NOT PARTICULAR AS TO SOIL
While experts have been declaring that alfalfa would only grow in certain soils and in certain climates it has proven adaptability to nearly all climates and almost all soils. It produces with a rainfall as scant as 14 inches, and in the Gulf states flourishes with 65 inches. It gives crops at an elevation of 8000 feet above sea level, and in southern California it grows below sea level to a height of six feet or over, with nine cuttings a year, aggregating ten to twelve tons. An authenticated photograph in possession of the writer, [reproduced] opposite page 231, shows a wonderful alfalfa plant raised in the (irrigated) desert of southern California, sixty feet below sea level, that measured considerably more than ten feet in height. Satisfactory crops are raised, but on limited areas as yet, in Vermont and Florida. New York has grown it for over one hundred years in her clay and gravel; Nebraska grows it in her western sand hills without plowing, as does Nevada on her sagebrush desert. The depleted cotton soils of Alabama and rich corn lands of Illinois and Missouri each respond generously with profitable yields to the enterprising farmer, while its accumulated nitrogen and the sub-soiling it effects are making the rich land more valuable and giving back to the crop-worn the priceless elements of which it has been in successive generations despoiled by a conscienceless husbandry.

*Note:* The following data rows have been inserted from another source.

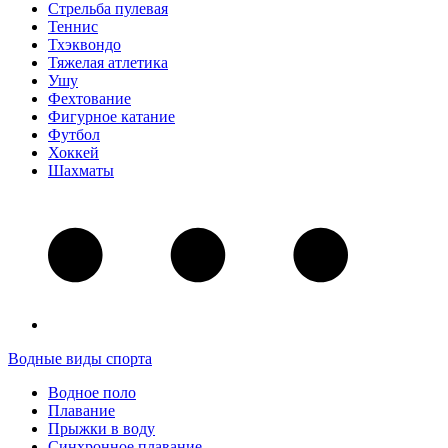
Стрельба пулевая
Теннис
Тхэквондо
Тяжелая атлетика
Ушу
Фехтование
Фигурное катание
Футбол
Хоккей
Шахматы
Водные виды спорта
Водное поло
Плавание
Прыжки в воду
Синхронное плавание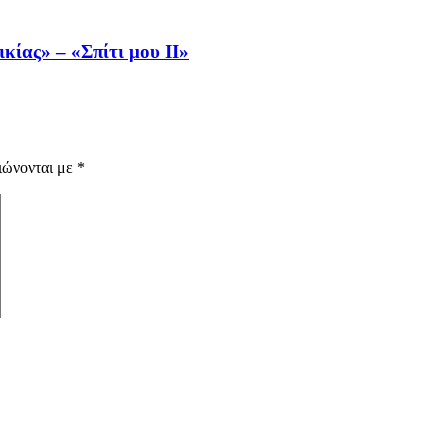
κίας» – «Σπίτι μου ΙΙ»
ιώνονται με
*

Its introduction into Maryland was largely through the perseverance of Prof. W. T. L. Taliaferro of the agricultural college, who says: “The future for alfalfa for southern Maryland is bright, indeed, and with its general introduction will come a new era of prosperity for the ‘lower counties.’ Live stock farming will take the place of tobacco farming. The fertilizing elements of the soil will be concentrated at home instead of being shipped abroad. Larger crops will be raised. Soil improvement will take the place of soil exhaustion; worn-out farms will be restored to their original fertility.”